▶ [What is expected]:
Every line with the string "üçüncü" must be copied from the entries below.

[Data for processing]

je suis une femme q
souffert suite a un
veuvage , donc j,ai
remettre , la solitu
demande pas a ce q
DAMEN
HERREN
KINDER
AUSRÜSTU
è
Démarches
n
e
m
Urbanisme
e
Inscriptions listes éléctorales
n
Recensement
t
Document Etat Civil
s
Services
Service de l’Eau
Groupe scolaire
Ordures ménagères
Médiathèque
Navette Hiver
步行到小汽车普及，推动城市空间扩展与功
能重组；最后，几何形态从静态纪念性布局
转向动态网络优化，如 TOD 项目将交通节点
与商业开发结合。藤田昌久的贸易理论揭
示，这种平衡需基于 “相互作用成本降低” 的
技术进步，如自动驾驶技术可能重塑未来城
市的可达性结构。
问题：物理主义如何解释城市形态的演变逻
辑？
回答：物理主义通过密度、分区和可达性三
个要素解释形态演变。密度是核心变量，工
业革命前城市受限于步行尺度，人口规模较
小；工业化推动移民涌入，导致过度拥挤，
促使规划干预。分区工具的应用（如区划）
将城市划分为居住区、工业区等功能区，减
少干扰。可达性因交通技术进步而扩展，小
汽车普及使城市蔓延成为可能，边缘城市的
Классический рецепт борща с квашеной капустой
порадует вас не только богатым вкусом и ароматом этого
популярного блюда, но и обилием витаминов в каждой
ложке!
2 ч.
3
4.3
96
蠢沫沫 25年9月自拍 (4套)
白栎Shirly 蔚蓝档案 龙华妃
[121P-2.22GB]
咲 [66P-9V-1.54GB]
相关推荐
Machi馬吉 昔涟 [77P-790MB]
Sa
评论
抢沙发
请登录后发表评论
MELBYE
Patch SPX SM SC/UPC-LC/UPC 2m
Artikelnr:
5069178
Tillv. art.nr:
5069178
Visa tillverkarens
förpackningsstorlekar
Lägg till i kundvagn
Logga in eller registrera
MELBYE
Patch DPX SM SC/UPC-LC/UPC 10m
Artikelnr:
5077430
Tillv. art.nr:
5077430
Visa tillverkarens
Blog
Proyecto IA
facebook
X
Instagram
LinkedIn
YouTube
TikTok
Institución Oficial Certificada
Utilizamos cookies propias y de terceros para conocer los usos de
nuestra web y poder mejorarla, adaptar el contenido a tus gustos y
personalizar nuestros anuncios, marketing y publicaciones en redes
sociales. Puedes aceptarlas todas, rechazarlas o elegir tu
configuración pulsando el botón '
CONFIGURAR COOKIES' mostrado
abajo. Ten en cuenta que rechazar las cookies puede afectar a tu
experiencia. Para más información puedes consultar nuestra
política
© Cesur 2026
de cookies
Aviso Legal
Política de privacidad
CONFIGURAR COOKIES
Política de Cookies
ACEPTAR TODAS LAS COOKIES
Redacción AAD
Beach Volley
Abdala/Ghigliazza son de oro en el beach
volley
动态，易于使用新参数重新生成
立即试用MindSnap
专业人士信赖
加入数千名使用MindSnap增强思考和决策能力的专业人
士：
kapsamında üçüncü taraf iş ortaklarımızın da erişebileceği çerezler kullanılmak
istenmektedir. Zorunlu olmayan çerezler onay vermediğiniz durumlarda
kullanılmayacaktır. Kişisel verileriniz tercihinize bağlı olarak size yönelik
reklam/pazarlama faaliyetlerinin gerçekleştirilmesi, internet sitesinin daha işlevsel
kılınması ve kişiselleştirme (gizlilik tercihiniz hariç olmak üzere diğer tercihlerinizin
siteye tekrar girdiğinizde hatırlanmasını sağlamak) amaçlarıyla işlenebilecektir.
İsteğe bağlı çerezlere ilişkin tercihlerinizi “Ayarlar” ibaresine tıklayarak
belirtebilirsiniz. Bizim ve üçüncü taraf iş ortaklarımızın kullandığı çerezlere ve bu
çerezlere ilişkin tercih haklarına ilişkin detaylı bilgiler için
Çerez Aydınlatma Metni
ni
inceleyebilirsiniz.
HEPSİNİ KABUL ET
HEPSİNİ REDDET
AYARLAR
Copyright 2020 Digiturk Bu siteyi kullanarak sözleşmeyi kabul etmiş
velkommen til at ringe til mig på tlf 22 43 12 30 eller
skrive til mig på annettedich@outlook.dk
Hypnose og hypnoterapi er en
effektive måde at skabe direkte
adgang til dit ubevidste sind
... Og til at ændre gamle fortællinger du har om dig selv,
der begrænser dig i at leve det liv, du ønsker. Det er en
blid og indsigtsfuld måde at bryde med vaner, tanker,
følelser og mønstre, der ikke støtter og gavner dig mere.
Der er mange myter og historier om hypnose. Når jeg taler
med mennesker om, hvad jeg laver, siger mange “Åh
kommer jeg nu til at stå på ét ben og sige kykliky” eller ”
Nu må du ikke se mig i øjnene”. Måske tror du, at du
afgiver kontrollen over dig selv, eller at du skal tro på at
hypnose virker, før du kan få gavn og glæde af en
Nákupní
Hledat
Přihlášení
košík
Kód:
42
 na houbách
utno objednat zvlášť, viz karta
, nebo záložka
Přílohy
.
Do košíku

[/Data for processing]

▶ [The answer]:
kapsamında üçüncü taraf iş ortaklarımızın da erişebileceği çerezler kullanılmak
belirtebilirsiniz. Bizim ve üçüncü taraf iş ortaklarımızın kullandığı çerezlere ve bu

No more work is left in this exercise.